Everything parents need to know about thyroid disease
Hypothyroidism is a condition that can affect newborns. The good news is that treatment options are available for your baby.
There are a number of illnesses and conditions that new parents should be aware of. One of them is an under-functioning thyroid gland.
Hypothyroidism is a condition that can affect newborn babies, and if undetected and left untreated, it can affect your child’s development, with varying degrees of severity. Below is some insight on thyroid disease from Merck, the global pharmaceutical company headquartered in Germany.
What does the thyroid gland do?
It may be just a small, butterfly-shaped gland in your neck, but the thyroid gland produces hormones that are essential for metabolism. It is important for physical growth and maturation of the central nervous system and skeleton.

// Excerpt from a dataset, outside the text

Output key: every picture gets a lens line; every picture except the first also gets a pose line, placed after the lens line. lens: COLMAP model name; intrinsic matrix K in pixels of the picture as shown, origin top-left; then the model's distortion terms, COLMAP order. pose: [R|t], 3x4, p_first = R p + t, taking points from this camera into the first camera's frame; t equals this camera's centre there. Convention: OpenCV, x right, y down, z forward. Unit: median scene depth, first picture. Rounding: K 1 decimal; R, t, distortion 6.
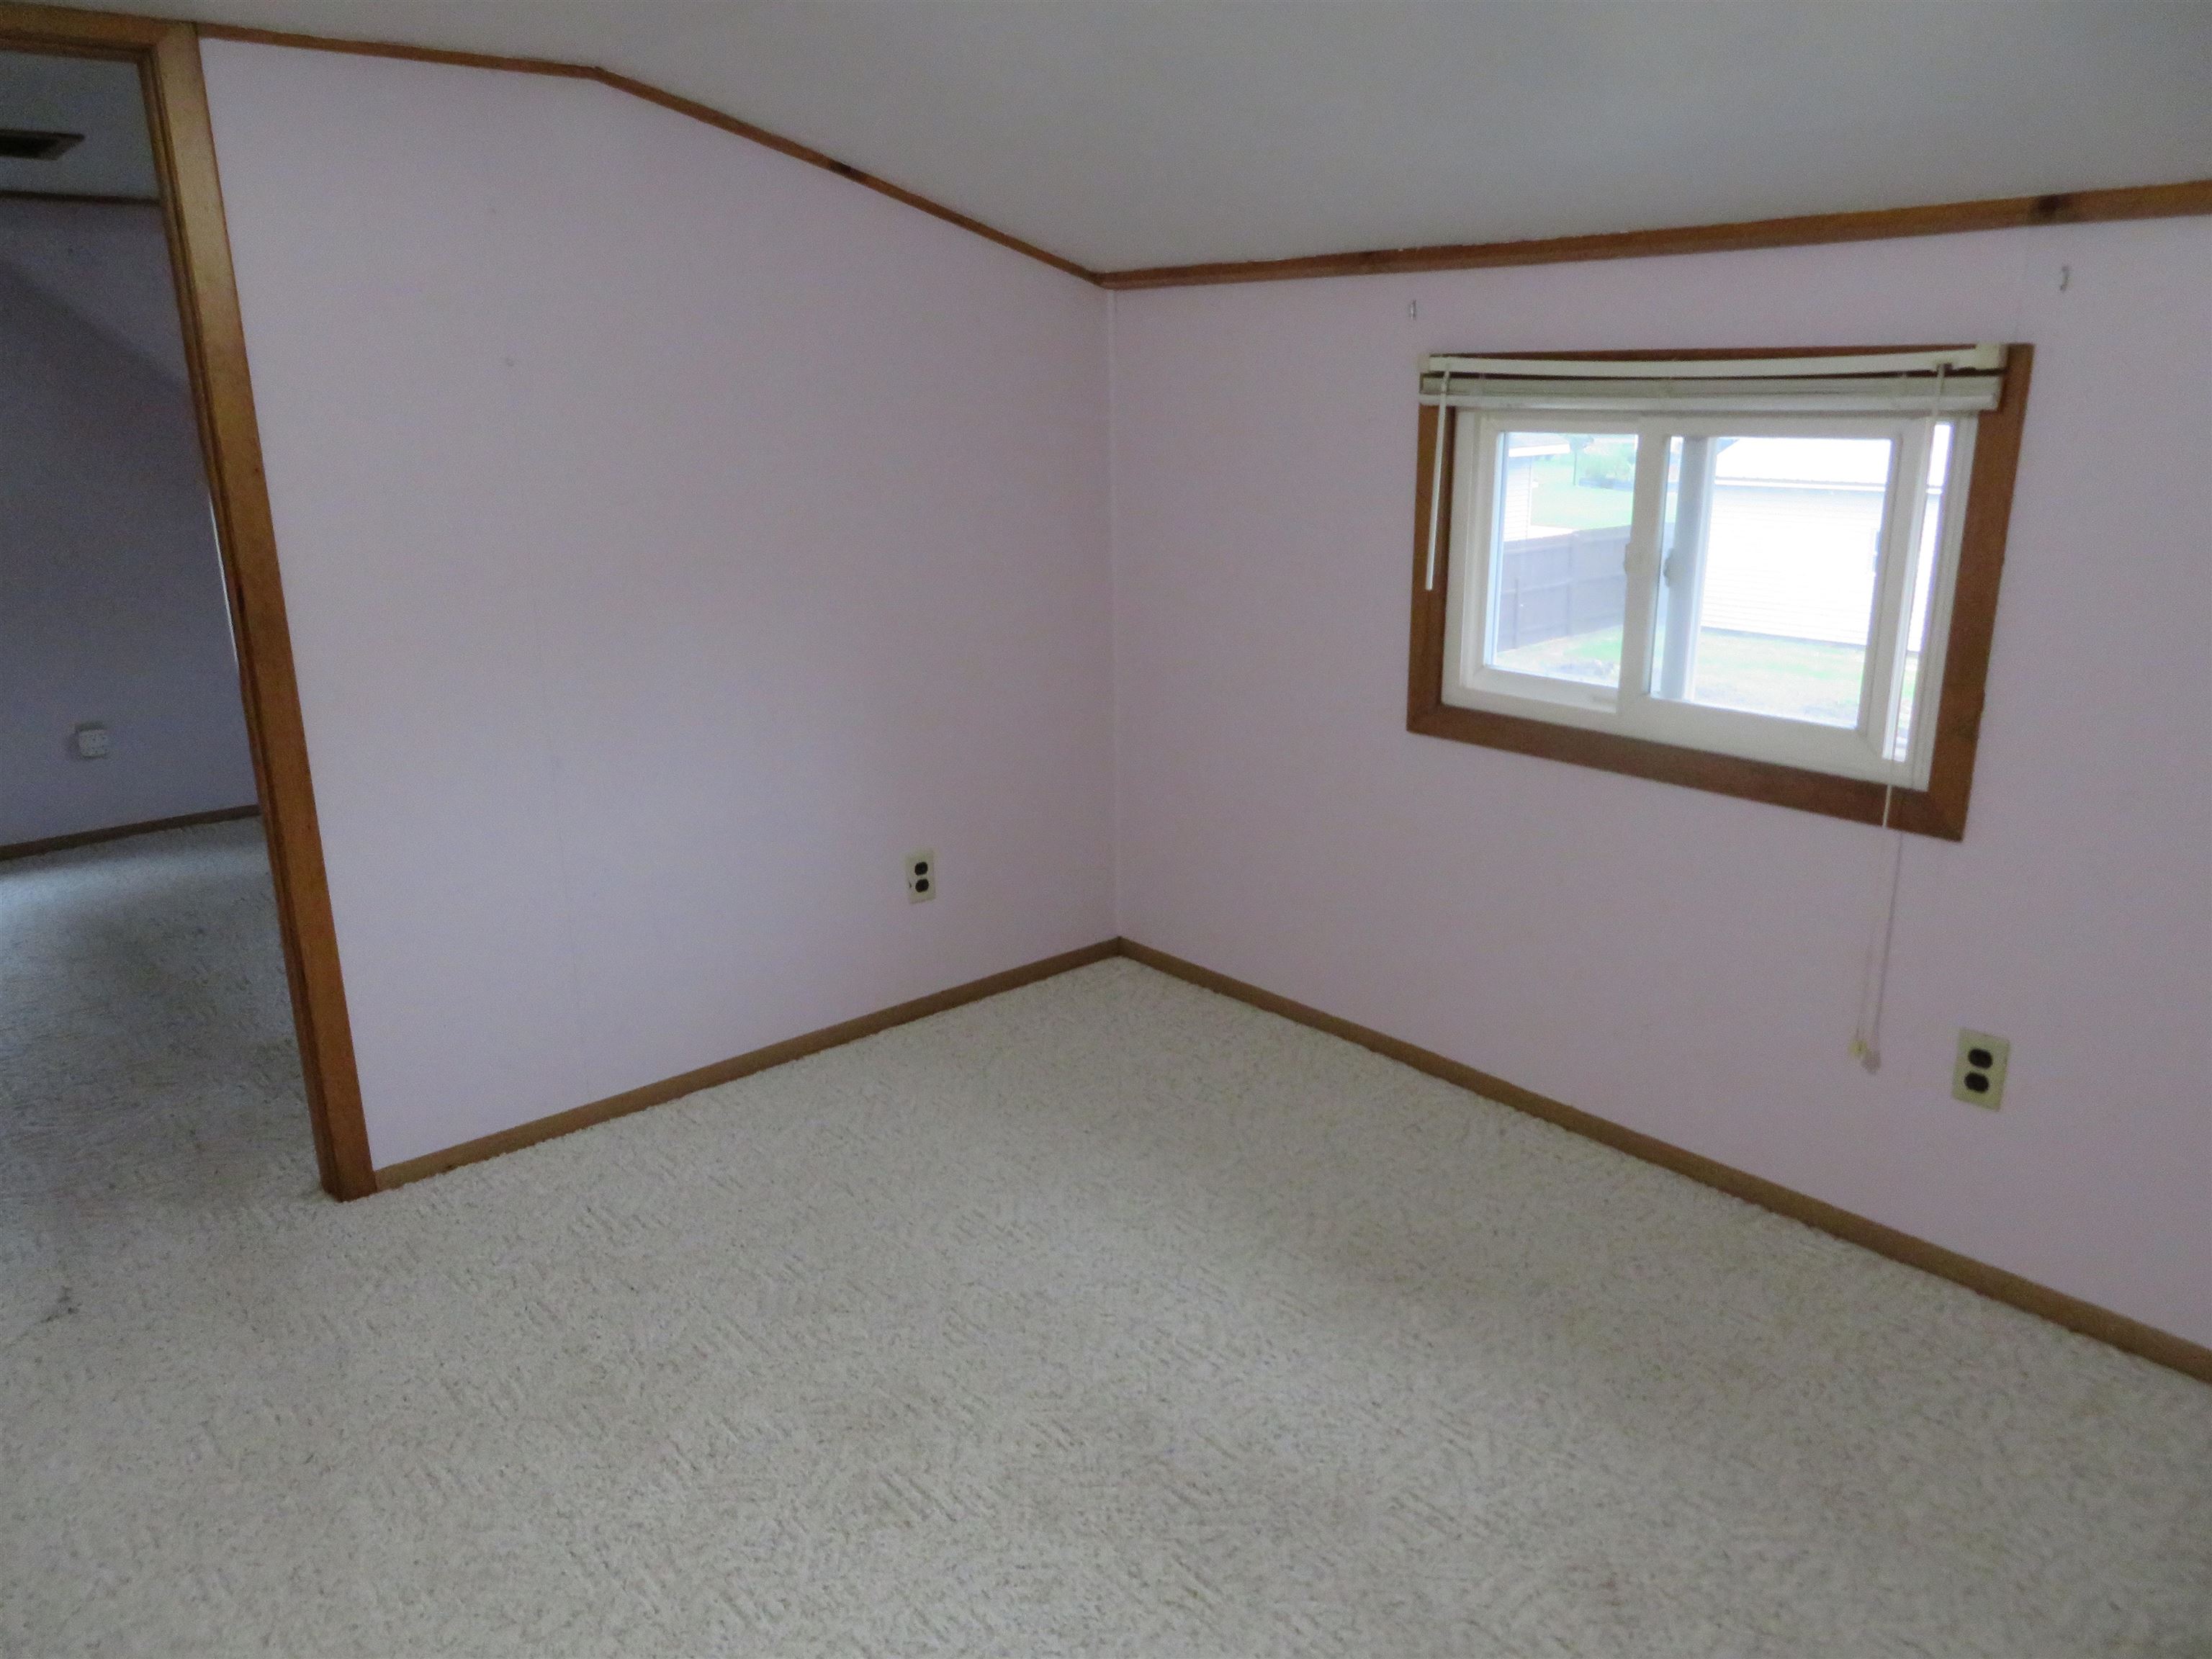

Causes of hypothyroidism in babies
There are many causes of hypothyroidism, the most relevant being congenital hypothyroidism, i.e. when an infant is born without a thyroid gland or if the gland cannot manufacture the thyroid hormone for a number of reasons. In areas with iodine deficiency, infants may also be prone to hypothyroidism. Since 1995, table salt is iodised in South Africa, to combat hypothyroidism due to iodine deficiency.
If a mother suffers from thyroid disease during pregnancy, this may affect her unborn foetus and the newborn baby. It is therefore important that a foetal ultrasonography is performed and the newborn evaluated by a paediatrician.
9 Signs and symptoms
- Undiagnosed babies with hypothyroidism show a variety of symptoms, including:
- Decreased activity
- A large fontanelle
- Poor feeding and low weight gain
- Small stature or poor growth
- Delayed developmental milestones
- Jaundice
- Constipation
- A hoarse cry
The signs are generally not present at birth and only develop after the first few weeks. Quite often, affected babies are initially viewed as ‘good’, because they cry little (as they are inactive) and sleep a lot.
Affected newborns look totally normal at birth. The physical signs only develop gradually, by which time the child’s development is irreversibly affected. Obvious physical signs are often missed as they are very subtle. They can include coarse facial features, a big tongue, an umbilical hernia (when part of the intestine protrudes through the umbilical opening), mottled skin that is cool and dry, and anaemia.
Testing for hypothyroidism
“Testing for hypothyroidism in infants is as simple as a heel-prick test, usually after 2 to 3 days of age,” says Dr Kiran Parbhoo, paediatric endocrinologist at the Chris Hani Baragwanath Academic Hospital. “The test is quick and simple, and yields results quickly, equipping doctors and supporting healthcare professionals to intervene early by setting up a treatment regime.”
An alternative to heel-prick testing is the testing of cord blood at birth. The advantage of heel prick testing, however, is that it may be possible to screen for other inborn errors (as is the case in many developed countries). Detecting and managing inborn errors is cost-effective, as the treatment of such conditions is expensive if they are diagnosed later in life.
The importance of treatment
Failure to diagnose and treat hypothyroidism in an infant could lead to growth problems, heart problems and, if left untreated, severe intellectual disability.
Babies with congenital hypothyroidism on newborn screening programmes can be treated by simply administering thyroxine, which is delivered via crushed tablets included in breast milk or formula in infants, or swallowed by children as they grow older. Screening and treating congenital hypothyroidism can prevent mental disability.